Plans for a landscaped memorial area in front of St Paul's Church in Croft Road, Woldingham, have been submitted to Tandridge District Council.
The new memorial would replace the current rotting wooden structure inside the church.
All being well, it would be installed before Remembrance Day 2014 – the centenary of the outbreak of the First World War.
Liam O'Connor, the London-based architect behind the scheme, also designed the Bomber Command Memorial in Green Park by Hyde park Corner.
He proposes erecting two stone plinths – one with a wreath carved in contrasting stone – listing almost 50 former villagers who died either in action or in service of their community.
Four stone benches and lines of low yew hedges would "create a peaceful place for reflection and remembrance", according to the planning application.
Peter Johnson, of Butlers Dene Road, who is chairman of the memorial appeal committee, said: "As a 1940 baby, I have often thought that I owe my life today to such as those whom we now seek to remember properly in Woldingham.

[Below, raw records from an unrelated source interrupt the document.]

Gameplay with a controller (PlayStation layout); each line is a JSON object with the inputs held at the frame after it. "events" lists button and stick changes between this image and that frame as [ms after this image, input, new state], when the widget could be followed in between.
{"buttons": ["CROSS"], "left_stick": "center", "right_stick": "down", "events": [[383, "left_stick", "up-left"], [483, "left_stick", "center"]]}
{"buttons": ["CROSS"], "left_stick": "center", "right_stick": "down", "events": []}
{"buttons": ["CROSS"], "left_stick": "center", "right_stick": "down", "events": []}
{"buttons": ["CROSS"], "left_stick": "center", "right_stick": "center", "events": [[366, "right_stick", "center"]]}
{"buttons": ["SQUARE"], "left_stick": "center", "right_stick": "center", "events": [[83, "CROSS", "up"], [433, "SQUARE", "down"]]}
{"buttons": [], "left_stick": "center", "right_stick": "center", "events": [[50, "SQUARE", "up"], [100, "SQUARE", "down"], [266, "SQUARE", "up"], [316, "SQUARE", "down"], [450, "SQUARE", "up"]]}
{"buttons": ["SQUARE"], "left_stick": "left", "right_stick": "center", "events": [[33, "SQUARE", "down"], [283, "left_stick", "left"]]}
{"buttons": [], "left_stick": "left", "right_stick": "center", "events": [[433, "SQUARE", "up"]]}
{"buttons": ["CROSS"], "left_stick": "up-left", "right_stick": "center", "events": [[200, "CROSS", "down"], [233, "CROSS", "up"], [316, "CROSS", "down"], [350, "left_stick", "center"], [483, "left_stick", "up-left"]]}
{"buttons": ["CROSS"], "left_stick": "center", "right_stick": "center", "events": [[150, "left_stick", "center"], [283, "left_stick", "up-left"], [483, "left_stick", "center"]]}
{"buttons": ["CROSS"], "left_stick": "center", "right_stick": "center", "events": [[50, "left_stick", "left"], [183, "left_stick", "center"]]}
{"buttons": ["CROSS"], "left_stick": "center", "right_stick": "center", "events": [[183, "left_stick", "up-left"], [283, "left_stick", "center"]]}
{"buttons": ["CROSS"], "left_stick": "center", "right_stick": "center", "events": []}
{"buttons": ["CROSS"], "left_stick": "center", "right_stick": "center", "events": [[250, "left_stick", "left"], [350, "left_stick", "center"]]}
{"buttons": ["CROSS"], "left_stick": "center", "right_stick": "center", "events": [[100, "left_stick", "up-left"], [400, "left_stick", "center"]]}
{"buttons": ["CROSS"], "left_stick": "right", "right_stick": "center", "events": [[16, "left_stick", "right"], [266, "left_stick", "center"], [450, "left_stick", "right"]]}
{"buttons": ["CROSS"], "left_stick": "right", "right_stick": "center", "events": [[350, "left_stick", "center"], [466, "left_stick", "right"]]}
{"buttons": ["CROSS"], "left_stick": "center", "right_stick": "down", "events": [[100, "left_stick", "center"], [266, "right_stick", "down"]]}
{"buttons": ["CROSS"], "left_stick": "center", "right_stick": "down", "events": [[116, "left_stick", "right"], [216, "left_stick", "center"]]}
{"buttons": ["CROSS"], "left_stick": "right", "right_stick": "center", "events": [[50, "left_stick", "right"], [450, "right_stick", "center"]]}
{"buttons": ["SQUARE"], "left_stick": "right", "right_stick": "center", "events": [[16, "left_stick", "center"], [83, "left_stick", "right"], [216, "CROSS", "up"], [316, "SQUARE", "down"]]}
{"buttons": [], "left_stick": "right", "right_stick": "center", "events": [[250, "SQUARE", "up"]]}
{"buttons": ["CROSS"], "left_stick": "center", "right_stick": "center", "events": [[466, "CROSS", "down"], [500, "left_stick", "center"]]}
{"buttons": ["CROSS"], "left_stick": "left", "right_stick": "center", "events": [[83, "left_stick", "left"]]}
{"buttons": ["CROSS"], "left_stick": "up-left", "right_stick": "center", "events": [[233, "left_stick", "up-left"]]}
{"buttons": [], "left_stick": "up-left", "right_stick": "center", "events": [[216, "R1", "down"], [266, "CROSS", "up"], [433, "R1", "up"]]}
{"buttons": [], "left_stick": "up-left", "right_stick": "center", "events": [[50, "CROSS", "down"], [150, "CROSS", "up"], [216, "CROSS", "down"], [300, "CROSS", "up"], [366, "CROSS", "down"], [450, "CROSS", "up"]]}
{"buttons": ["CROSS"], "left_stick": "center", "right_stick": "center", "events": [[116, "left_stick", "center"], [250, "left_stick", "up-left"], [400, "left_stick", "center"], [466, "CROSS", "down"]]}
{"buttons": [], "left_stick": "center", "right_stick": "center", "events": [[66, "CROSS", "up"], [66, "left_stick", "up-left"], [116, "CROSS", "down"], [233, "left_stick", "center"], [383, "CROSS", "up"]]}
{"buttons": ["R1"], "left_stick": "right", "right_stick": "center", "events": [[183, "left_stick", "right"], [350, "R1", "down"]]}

"We are the only village in Surrey which does not have an external stone memorial to the war dead, and others."
He said the memorial will link to National Curriculum studies for children at nearby Woodlea Primary School, as well as providing a focus for future Remembrance Day events.
Mr Johnson said if the plan gets assent from the council and Southwark diocese, a village-wide appeal will be launched in the autumn.
But he said it was still too early to say how much it will cost.
Christopher Roberts, a churchwarden at St Paul's, said the present wooden memorial in the church is irreparable with woodworm.
Among those who will be commemorated on the new memorial will be William T Barden.
The 28-year-old died in 1912 in one of the first-ever submarine disasters.
The boat he was on collided with HMS Hazard during trials in the Solent, and all 14 crew members died.
Another prominent ex-serviceman who will feature is Pilot Officer Owen Jenkins.
He was gunned down by a German pilot as he parachuted down over Woldingham in 1940.
The memorial will not be limited to service personnel.
Father and daughter Raymond and Linda Baggley – who both served with the Royal Ulster Constabulary – will also be commemorated.
Mr Baggley was shot dead by a gunman while on foot patrol in Northern Ireland in 1974, aged 42.
Cruelly, his daughter, aged just 19, suffered the same fate two years later, when she was shot in the neck.